In tema di reddito d’impresa è importante segnalare che, recentemente, la Cassazione – con l’ordinanza 17433 del 25 giugno scorso – è intervenuta su un tema dibattuto che riguarda l’ammissibilità dello spostamento di oneri tra società incluse nel medesimo consolidato fiscale nazionale, considerando che con queste operazioni non varia l’imponibile di gruppo e quindi non vi alcun danno per l’Erario ai fini Ires.
I costi di consulenza
e controllo
Il caso trattato riguardava la ripresa di costi non sufficientemente documentati che derivavano da prestazioni di consulenza per attività inerenti strategia commerciale, organizzazione, pianificazione logistica, acquisti, affari finanziari e controllo direzionale avvenute tra due società facenti parte del gruppo. La Corte ha bocciato la sentenza di secondo grado, che aveva statuito che l’Amministrazione finanziaria non avesse interesse ad agire, dal momento che un’eventuale rettifica del reddito di una controllata per la ripresa di costi addebitati alla controllante non avrebbe potuto modificare il reddito della dichiarazione consolidata (essendo entrambe le società parte di un unico consolidato fiscale).
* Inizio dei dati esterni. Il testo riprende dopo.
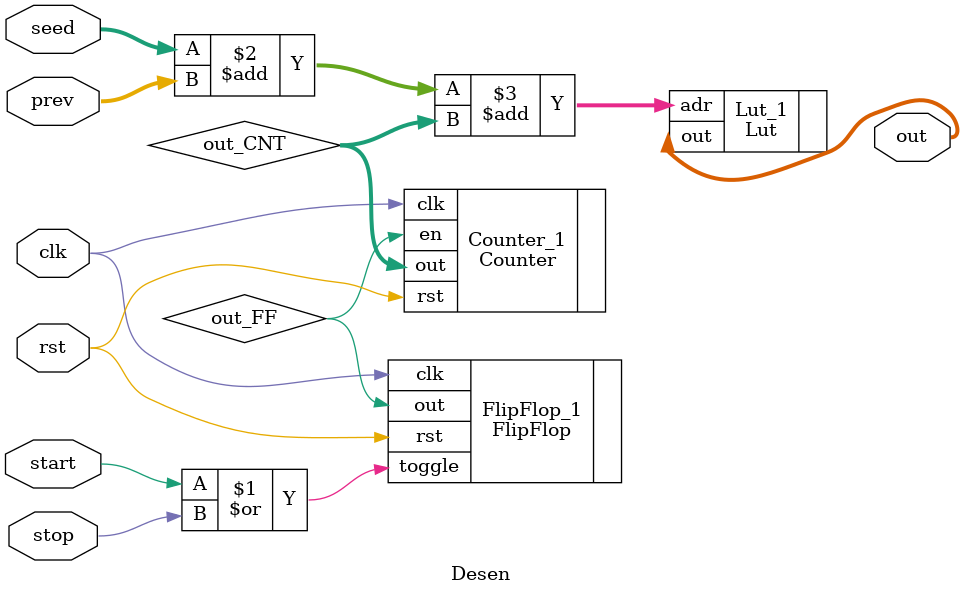
<source format=v>
`timescale 1ns / 1ps


module Desen(
        input               clk,
        input               rst,
        input               start,
        input               stop,
        input       [11:0]  seed,
        input       [11:0]  prev,
        output      [3:0]   out
        
    );
    
    wire        out_FF;
    wire [3:0]  out_CNT;
    
    FlipFlop FlipFlop_1(
        .clk    (clk),
        .rst    (rst),
        .toggle (start | stop),
        .out    (out_FF)
    );
    
    Counter #(4)Counter_1(
        .clk(clk),
        .rst(rst),
        .en (out_FF),
        .out(out_CNT)
    );
    
    Lut Lut_1(
        .adr(seed + prev + out_CNT),
        .out(out)
    );
    
    
endmodule

</source>
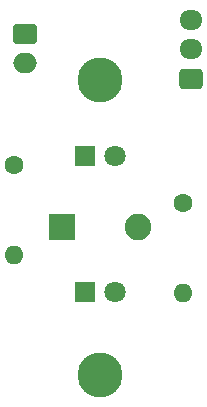
<source format=gbr>
%TF.GenerationSoftware,KiCad,Pcbnew,7.0.9*%
%TF.CreationDate,2024-03-22T21:38:29+01:00*%
%TF.ProjectId,KorrySmallPCB,4b6f7272-7953-46d6-916c-6c5043422e6b,rev?*%
%TF.SameCoordinates,Original*%
%TF.FileFunction,Soldermask,Top*%
%TF.FilePolarity,Negative*%
%FSLAX46Y46*%
G04 Gerber Fmt 4.6, Leading zero omitted, Abs format (unit mm)*
G04 Created by KiCad (PCBNEW 7.0.9) date 2024-03-22 21:38:29*
%MOMM*%
%LPD*%
G01*
G04 APERTURE LIST*
G04 Aperture macros list*
%AMRoundRect*
0 Rectangle with rounded corners*
0 $1 Rounding radius*
0 $2 $3 $4 $5 $6 $7 $8 $9 X,Y pos of 4 corners*
0 Add a 4 corners polygon primitive as box body*
4,1,4,$2,$3,$4,$5,$6,$7,$8,$9,$2,$3,0*
0 Add four circle primitives for the rounded corners*
1,1,$1+$1,$2,$3*
1,1,$1+$1,$4,$5*
1,1,$1+$1,$6,$7*
1,1,$1+$1,$8,$9*
0 Add four rect primitives between the rounded corners*
20,1,$1+$1,$2,$3,$4,$5,0*
20,1,$1+$1,$4,$5,$6,$7,0*
20,1,$1+$1,$6,$7,$8,$9,0*
20,1,$1+$1,$8,$9,$2,$3,0*%
G04 Aperture macros list end*
%ADD10RoundRect,0.250000X-0.750000X0.600000X-0.750000X-0.600000X0.750000X-0.600000X0.750000X0.600000X0*%
%ADD11O,2.000000X1.700000*%
%ADD12C,1.600000*%
%ADD13O,1.600000X1.600000*%
%ADD14C,3.800000*%
%ADD15C,2.600000*%
%ADD16O,1.950000X1.700000*%
%ADD17RoundRect,0.250000X0.725000X-0.600000X0.725000X0.600000X-0.725000X0.600000X-0.725000X-0.600000X0*%
%ADD18C,1.800000*%
%ADD19R,1.800000X1.800000*%
%ADD20R,2.250000X2.250000*%
%ADD21C,2.250000*%
G04 APERTURE END LIST*
D10*
%TO.C,J2*%
X62275000Y-17100000D03*
D11*
X62275000Y-19600000D03*
%TD*%
D12*
%TO.C,R3*%
X75650000Y-31440000D03*
D13*
X75650000Y-39060000D03*
%TD*%
D14*
%TO.C,H2*%
X68650000Y-21000000D03*
D15*
X68650000Y-21000000D03*
%TD*%
%TO.C,H1*%
X68650000Y-46000000D03*
D14*
X68650000Y-46000000D03*
%TD*%
D12*
%TO.C,R4*%
X61400000Y-28190000D03*
D13*
X61400000Y-35810000D03*
%TD*%
D16*
%TO.C,J3*%
X76350000Y-15950000D03*
X76350000Y-18450000D03*
D17*
X76350000Y-20950000D03*
%TD*%
D18*
%TO.C,D4*%
X69915000Y-27500000D03*
D19*
X67375000Y-27500000D03*
%TD*%
D20*
%TO.C,SW1*%
X65400000Y-33500000D03*
D21*
X71900000Y-33500000D03*
%TD*%
D19*
%TO.C,D3*%
X67375000Y-39000000D03*
D18*
X69915000Y-39000000D03*
%TD*%
M02*

</source>
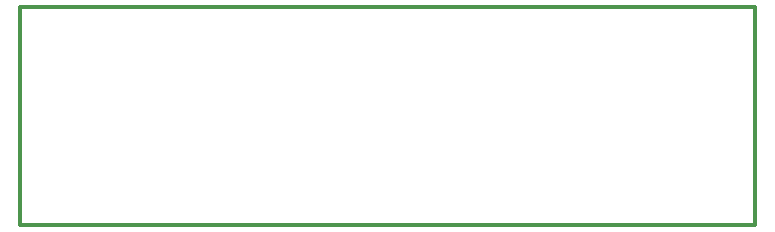
<source format=gbr>
%TF.GenerationSoftware,KiCad,Pcbnew,9.0.6*%
%TF.CreationDate,2025-11-17T11:05:33-05:00*%
%TF.ProjectId,vldo,766c646f-2e6b-4696-9361-645f70636258,0.1*%
%TF.SameCoordinates,Original*%
%TF.FileFunction,Profile,NP*%
%FSLAX46Y46*%
G04 Gerber Fmt 4.6, Leading zero omitted, Abs format (unit mm)*
G04 Created by KiCad (PCBNEW 9.0.6) date 2025-11-17 11:05:33*
%MOMM*%
%LPD*%
G01*
G04 APERTURE LIST*
%TA.AperFunction,Profile*%
%ADD10C,0.304800*%
%TD*%
G04 APERTURE END LIST*
D10*
X107315000Y-68580000D02*
X169545000Y-68580000D01*
X169545000Y-86995000D01*
X107315000Y-86995000D01*
X107315000Y-68580000D01*
M02*

</source>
L’ordinanza ha ritenuto tale motivo non fondato, in quanto non può ammettersi la “compensazione” di voci del conto economico di rilievo fiscale che, in violazione del disposto dell’articolo 109 del Tuir, determini lo spostamento di oneri o compensi da una società all’altra, pur appartenenti al medesimo consolidato fiscale, e ciò attesa la tassatività e inderogabilità delle regole che presiedono alla determinazione del reddito d’impresa di ciascuna società. Invero l’ordinamento fiscale, e per vero anche quello civile, non consente di lasciare l’imprenditore arbitro nell’imputazione delle singole voci, e ciò tanto appunto traslandoli da una società ad un’altra (pur nell’ambito del medesimo consolidato) come da un esercizio all’altro (si veda già la Cassazione 17195/2006), per la sola osservazione che la somma algebrica del reddito complessivo non subirebbe variazioni.
Smentiti i giudici di merito
L’ordinanza risulta in linea con le conclusioni della sentenza della stessa Corte 8646/2022 per cui dovrebbe ritenersi sempre meno tutelante, per gli operatori, l’orientamento della giurisprudenza di merito che, a partire dalla sentenza 45 del 2010 della Ctp di Reggio Emilia per arrivare alla Ctr della Lombardia 2486 del 2018, aveva ritenuto che la partecipazione al consolidato nazionale determinasse una situazione tale per cui il Fisco non avrebbe dovuto porre in discussione la ripartizione dei costi effettuata tra i partecipanti per mancanza di qualsivoglia interesse effettivo che lo riguardasse.
In conclusione l’orientamento della Cassazione prevede, con riferimento al tema dei costi infragruppo nel consolidato fiscale, che si dovrebbe poter dimostrare l’interesse a sostenere tali oneri da parte di ciascuna società facente parte del consolidato in un’ottica di inerenza di un soggetto stand alone.